Good advancements in these collars have been made over the years and you can now purchase ones with a remote control that have beeps, vibrations and shocks to control your dog from unwanted barking and behavior. These devices do not hurt the dog, but allow the dog to know the trainer or owner is communicating with him and that the dog needs to pay attention. Professional dog trainers, especially dog whisperers, only use the beeps and vibration. The dog learns to pay attention to the trainer or owner and when they do, they get a reward.

 Remote Dog Shock Collar

This collar has been designed by professional dog trainers. These kind of collars are not recommended for puppies under six months old, but it is a good idea to get them used to wearing the collar before the training starts. They come with two sets of metal contacts for both short and long haired dogs. This system comes complete with a training package and instructions on how to use the collar. Many of them come with as many as one hundred settings and some even have GPS and mapping capabilities, in order for you to locate your dog.

 Is A Dog Shock Collar Harmful To Your Dog?

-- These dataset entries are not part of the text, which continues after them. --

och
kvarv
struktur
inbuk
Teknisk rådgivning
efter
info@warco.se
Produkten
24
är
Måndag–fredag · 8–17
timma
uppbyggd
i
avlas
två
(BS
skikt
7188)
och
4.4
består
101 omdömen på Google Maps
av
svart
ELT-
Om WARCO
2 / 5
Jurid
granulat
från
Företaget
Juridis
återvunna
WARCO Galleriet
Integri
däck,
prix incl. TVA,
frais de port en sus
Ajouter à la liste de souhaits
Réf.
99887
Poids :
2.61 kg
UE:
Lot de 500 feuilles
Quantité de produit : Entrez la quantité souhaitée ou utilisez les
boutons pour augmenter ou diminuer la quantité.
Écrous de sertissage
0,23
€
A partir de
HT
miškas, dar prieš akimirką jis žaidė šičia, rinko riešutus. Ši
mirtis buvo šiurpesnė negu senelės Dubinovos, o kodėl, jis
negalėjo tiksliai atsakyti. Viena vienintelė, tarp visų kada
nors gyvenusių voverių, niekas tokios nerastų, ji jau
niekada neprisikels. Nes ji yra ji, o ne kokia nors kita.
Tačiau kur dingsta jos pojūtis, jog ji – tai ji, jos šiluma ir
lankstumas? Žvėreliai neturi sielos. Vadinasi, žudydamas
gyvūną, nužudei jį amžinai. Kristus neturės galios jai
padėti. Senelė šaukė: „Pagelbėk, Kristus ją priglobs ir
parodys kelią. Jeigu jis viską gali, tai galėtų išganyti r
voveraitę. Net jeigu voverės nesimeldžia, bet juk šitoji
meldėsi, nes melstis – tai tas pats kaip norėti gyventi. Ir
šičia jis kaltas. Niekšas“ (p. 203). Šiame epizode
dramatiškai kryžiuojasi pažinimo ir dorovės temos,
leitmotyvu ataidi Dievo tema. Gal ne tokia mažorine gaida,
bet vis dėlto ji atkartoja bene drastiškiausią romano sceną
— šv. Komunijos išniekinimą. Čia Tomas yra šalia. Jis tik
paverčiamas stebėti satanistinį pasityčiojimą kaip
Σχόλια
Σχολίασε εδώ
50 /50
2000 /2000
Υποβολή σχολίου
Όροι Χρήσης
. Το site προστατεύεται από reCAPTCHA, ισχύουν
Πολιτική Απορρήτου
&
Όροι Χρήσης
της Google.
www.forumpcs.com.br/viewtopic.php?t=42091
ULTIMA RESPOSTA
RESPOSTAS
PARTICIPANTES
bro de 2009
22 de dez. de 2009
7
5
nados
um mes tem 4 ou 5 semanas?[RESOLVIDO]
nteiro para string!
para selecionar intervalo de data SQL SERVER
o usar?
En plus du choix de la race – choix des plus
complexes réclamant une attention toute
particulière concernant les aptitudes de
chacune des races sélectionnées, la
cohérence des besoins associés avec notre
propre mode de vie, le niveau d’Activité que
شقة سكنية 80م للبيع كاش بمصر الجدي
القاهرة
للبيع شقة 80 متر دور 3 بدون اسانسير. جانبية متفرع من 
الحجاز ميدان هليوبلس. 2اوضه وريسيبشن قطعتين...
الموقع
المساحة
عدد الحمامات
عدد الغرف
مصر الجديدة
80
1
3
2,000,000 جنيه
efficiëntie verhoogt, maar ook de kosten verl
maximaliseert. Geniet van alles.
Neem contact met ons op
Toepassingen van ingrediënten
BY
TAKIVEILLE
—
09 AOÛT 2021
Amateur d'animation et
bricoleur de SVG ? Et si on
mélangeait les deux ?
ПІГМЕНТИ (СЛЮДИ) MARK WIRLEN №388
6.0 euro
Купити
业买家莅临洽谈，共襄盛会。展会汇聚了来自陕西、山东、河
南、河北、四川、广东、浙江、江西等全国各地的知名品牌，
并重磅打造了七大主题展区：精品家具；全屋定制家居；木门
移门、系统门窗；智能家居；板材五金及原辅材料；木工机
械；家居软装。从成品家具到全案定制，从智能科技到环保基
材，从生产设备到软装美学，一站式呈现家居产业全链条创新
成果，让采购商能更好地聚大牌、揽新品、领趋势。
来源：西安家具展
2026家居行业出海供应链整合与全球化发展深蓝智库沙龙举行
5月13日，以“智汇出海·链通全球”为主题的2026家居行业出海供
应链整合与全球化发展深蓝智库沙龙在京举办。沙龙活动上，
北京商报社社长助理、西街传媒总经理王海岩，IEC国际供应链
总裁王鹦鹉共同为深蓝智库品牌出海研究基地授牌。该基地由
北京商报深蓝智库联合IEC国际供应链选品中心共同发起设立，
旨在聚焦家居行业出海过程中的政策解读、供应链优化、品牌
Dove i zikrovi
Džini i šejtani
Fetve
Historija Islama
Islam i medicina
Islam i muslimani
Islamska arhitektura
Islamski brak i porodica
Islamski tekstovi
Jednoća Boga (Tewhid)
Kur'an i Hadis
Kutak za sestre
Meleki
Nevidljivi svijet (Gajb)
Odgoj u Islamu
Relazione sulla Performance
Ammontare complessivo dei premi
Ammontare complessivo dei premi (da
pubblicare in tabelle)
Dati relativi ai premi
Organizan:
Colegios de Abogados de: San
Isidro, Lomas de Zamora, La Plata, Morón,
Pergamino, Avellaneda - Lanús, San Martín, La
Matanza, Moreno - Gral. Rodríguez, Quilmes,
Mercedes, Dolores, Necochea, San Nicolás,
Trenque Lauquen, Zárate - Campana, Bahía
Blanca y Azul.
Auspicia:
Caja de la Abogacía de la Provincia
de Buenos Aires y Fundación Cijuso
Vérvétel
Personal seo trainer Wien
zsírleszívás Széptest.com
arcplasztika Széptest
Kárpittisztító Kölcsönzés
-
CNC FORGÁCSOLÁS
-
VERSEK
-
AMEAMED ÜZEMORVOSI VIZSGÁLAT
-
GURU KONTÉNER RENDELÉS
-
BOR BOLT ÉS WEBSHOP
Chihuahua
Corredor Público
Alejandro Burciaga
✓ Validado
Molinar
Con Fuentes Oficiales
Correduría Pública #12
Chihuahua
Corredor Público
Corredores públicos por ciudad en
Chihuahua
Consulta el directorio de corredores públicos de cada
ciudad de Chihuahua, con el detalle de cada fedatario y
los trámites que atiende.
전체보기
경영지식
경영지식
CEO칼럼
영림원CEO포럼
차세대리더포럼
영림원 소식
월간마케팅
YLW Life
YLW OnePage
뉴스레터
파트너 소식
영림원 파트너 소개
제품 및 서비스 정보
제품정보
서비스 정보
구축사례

This question is debatable among professional dog trainers. Interestingly, a study was conducted using German Shepherds and a Rottweiler, which were being trained as police dogs. They were put into two groups: those who received shocks and the other received some other type of correction. The dogs that received shocks showed increased fear and anxiety when walking and training. It was also observed that they were frightened in the training area, as well as, in the presence of the trainer.

All dogs are different and there were some dogs that showed a high tolerance to pain and were not affected by the shock collar.

 Conclusion

With this information in mind, you can make an informative choice if a dog shock collar will be good for you and your dog. If you use the shock settings, choose a setting that will not make your dog yelp or cry. Adjust to a setting so that you get your dog’s attention. The important thing is that you want a happy, well-adjusted dog, and that comes by giving your dog lots of praise and rewards during the training process.